At one time, Boston was known for, among other things, its piano manufacturing and it was during this time that a German immigrant and his family established the M. Steinert & Sons piano store and its amazing hidden performance space, Steinert Hall. The ornate concert hall was originally opened in 1896 as a space where the ground floor piano store could show off their wares. The space quickly gained notoriety in the area due to its fabled, near-perfect acoustics earning the underground concert hall the nickname, “Little Jewel.” The main recital space was small by concert hall standards but still managed to attract the finest classical musicians and opera performers of the day. Unfortunately, 1942 would prove to be the year the music died when the hall was forced to close due to restrictive new fire codes as a result of the Cocoanut Grove nightclub fire. Rather than pay for prohibitively expensive upgrades, the theater simply closed its doors, leaving the space empty but intact.
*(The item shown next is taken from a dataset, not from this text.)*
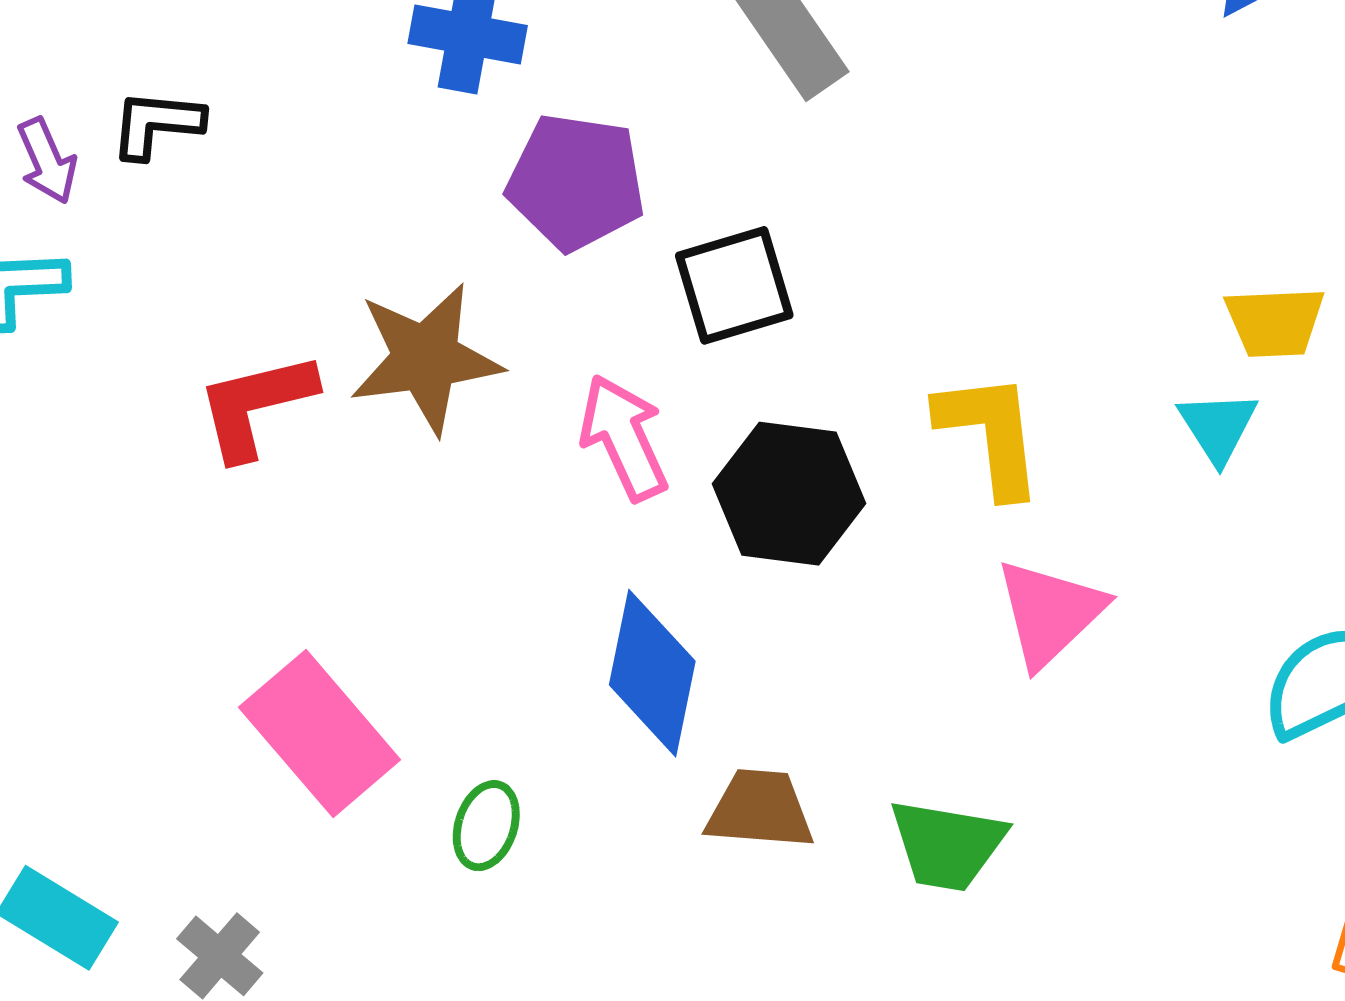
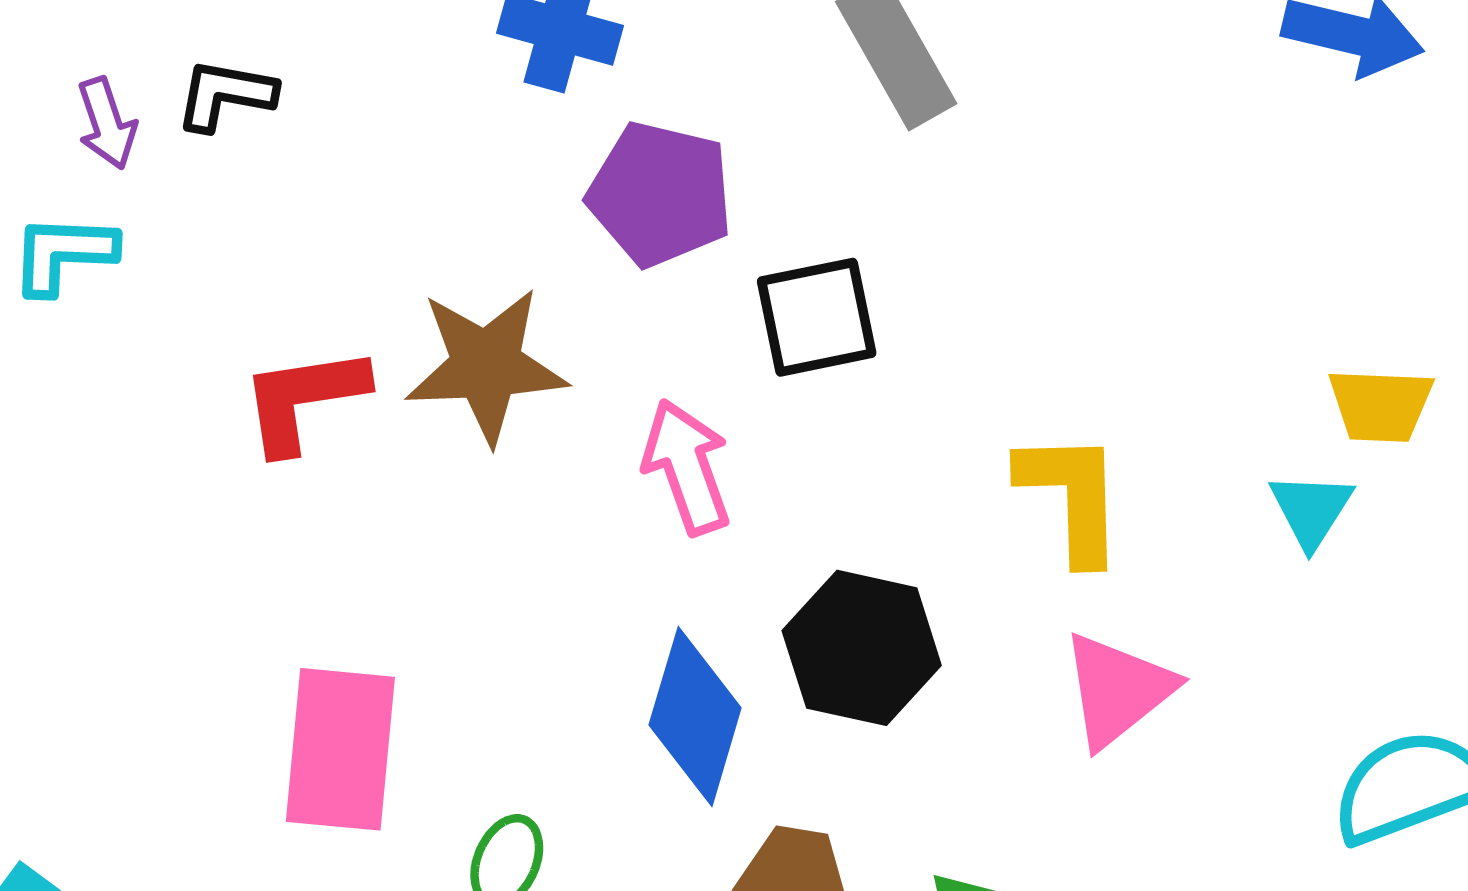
black hexagon: (789, 494) -> (862, 648), moved
pink rectangle: (320, 733) -> (340, 749), turned 41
Steinert Hall still rots away, untouched and unused deep under the Steinert piano store. It seems to be used as storage for broken or abandoned pianos, adding to the mouldering look of faded opulence. Visitors are not generally allowed into the decaying hall, and employees in the surface-level store are markedly reticent to discuss the space, but some high-profile touring musicians such as Elton John have been known to check out the grand old hall.  

Know Before You Go

Steinert Hall is undergoing construction.